We all knew their drink orders, and we all heard every snippet of their plan to squeeze money out of someone back home. Maybe in a TGIFriday’s or a Buffalo Wild Wings, their decibel level might have been drowned out under the rumble of  big screen NFL games. But not here, in this elegant little space, with Parisians whose voices don’t carry past their own companions.

Other patrons shot disapproving glances their way. They never noticed.  We finished our desserts and our wine, cringing at the spectacle as we slunk away. Proud to be Americans? Not that night.

The Old Familiar

“Make every day a travel day.” — Cliff Hsia

The suitcases are unpacked and put away, the laundry is done, the three bags of vacation hold mail have been whittled down to almost nothing. I snuck in a walk in downtown Naperville, and caught up with a friend over a McDonald’s Diet Coke. Last night, I grilled chicken on the grill, and Mike watched a new episode of NCIS.

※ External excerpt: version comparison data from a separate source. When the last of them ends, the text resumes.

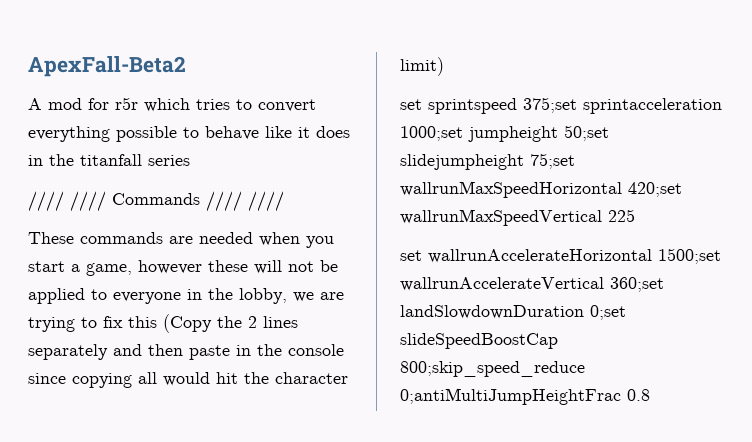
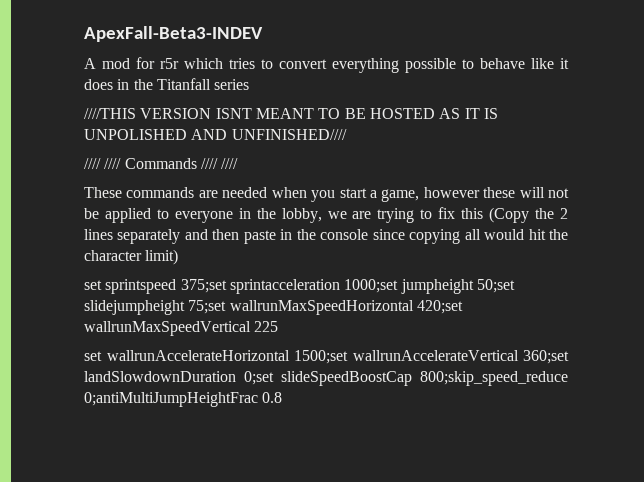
[28,56,186,77] ApexFall-Beta2 -> [84,26,263,42] ApexFall-Beta3-INDEV
[80,154,142,166] titanfall -> [156,78,211,90] Titanfall
(190, 160) none -> [84,108,498,119] [84,129,347,140] // ////THIS VERSION ISNT MEANT TO BE HOSTED AS IT IS UNPOLISHED AND UNFINISHED////

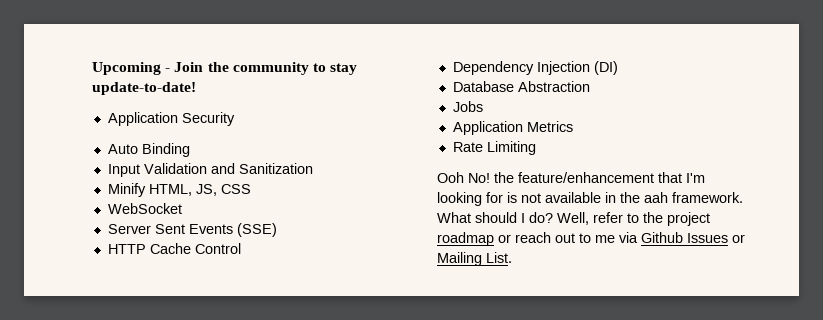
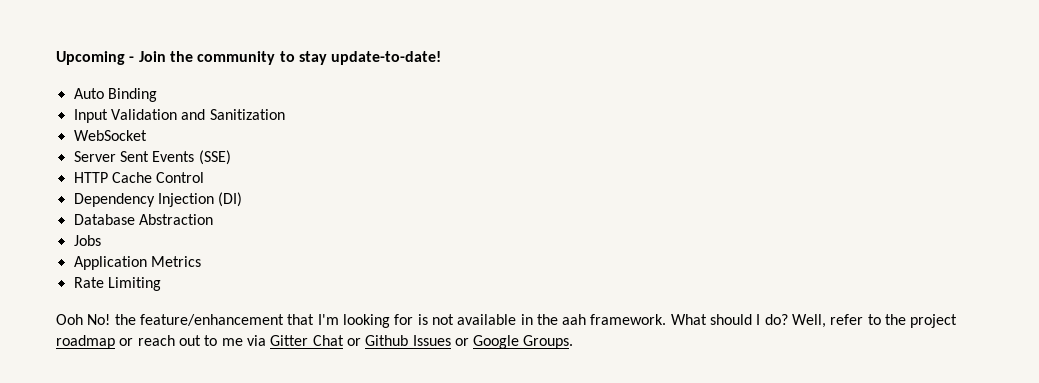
[107,112,235,126] // Application Security -> (442, 58) none
[107,183,251,197] // Minify HTML, JS, CSS -> (285, 114) none
(638, 237) none -> [270,335,361,346] Gitter Chat or
[437,252,512,266] Mailing List. -> [473,335,574,349] Google Groups.

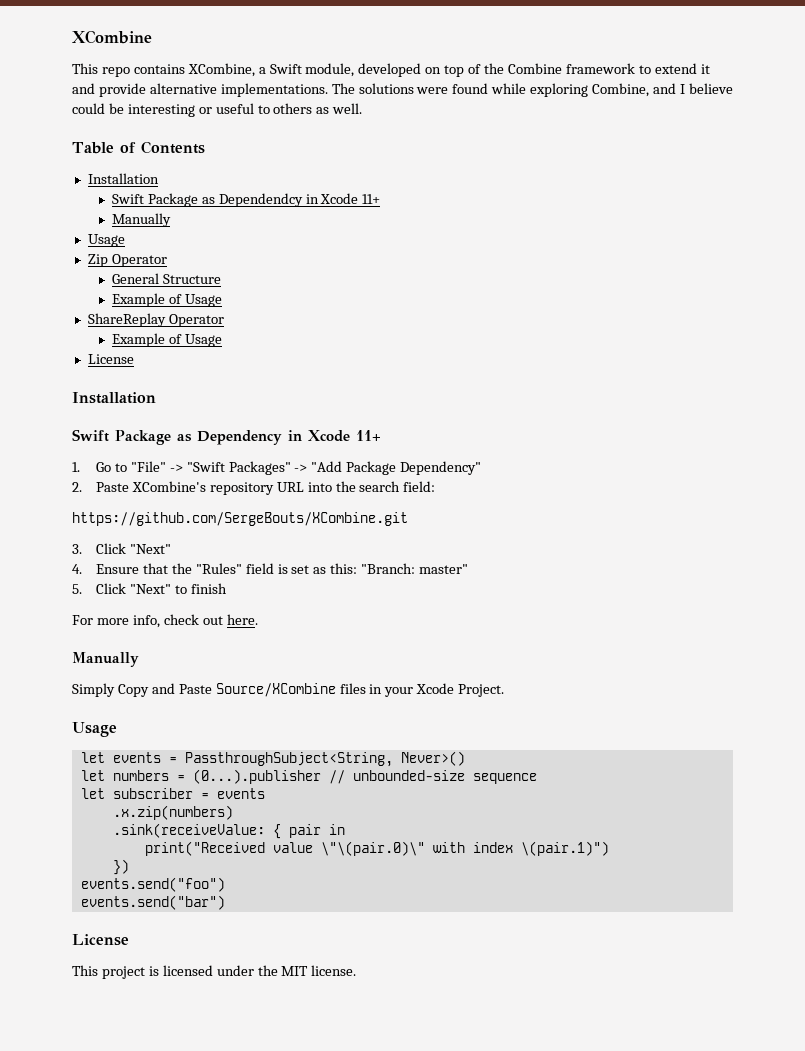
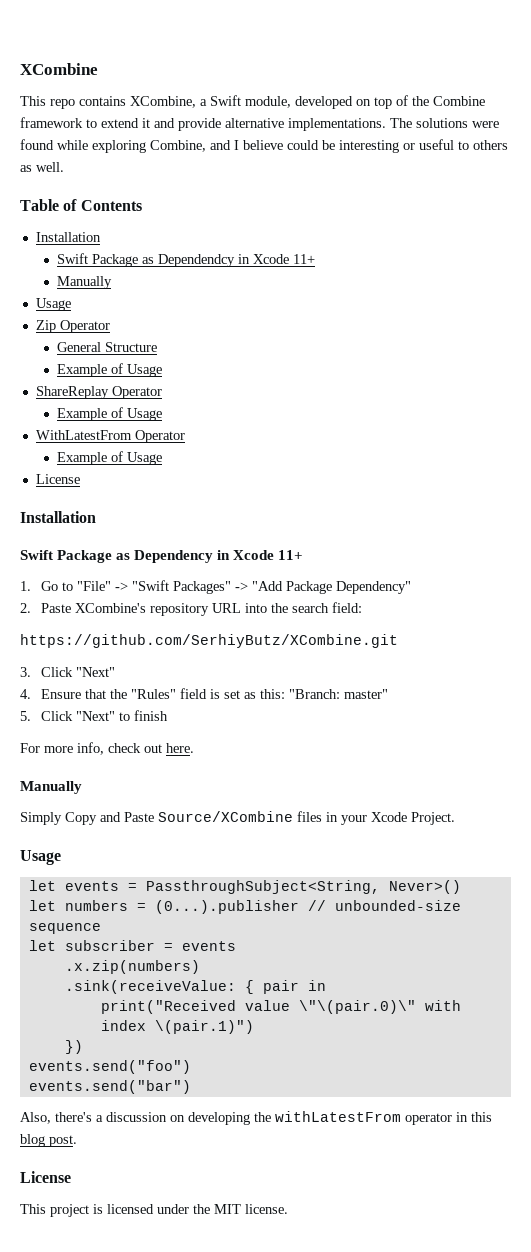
(222, 340) none -> [35,430,185,443] [56,451,162,465] // WithLatestFrom Operator // Example of Usage
[72,512,408,526] https://github.com/SergeBouts/XCombine.git -> [20,634,398,648] https://github.com/SerhiyButz/XCombine.git
(225, 902) none -> [20,1111,492,1125] [20,1134,77,1147] // Also, there's a discussion on developing the withLatestFrom operator in this blog post.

Normalcy feels good. It felt good to use my own washing machine instead of those in a Paris laundromat. It felt good to make small talk with the woman at Casey’s deli, instead of struggling to form a coherent sentence in French. It felt good to hop in my car, park it on Jefferson Street, and wander through Talbots to see what’s new.

Naperville looks beautiful. The trees are changing color, and crunchy leaves line the curbs. Best of all, we squeezed in a pop-in visit to see our daughter and son-in-law and two grandkids. Their dog Buster went wild when he saw me, and both kids, even Owen, threw their arms around me in one big, fat, joyous hugfest.

Home, sweet home, indeed.  Being away, even to Paris, has me relishing the everyday  here. Yeah, the thrill of a trip to Jewel will disappear in a day or two. The obnoxious political ads on our all-American TV are already wearing thin. Today, though, home is where my heart is, even if there’s always gong to be a big chunk of it lingering on Rue de Montagne de Ste. Genevieve.

Scrolling through my iPad yesterday, I found this article that seemed to be meant for me. His suggestion: “Fall back in love with your life by getting out of your bubble” sounds like a pretty good way to live. I’m resolving to keep my eyes open and savor the little details. I won’t be seeing the Eiffel Tower when I’m walking through town, but the Naperville Library has two books on its hold shelf waiting for me. Sweet!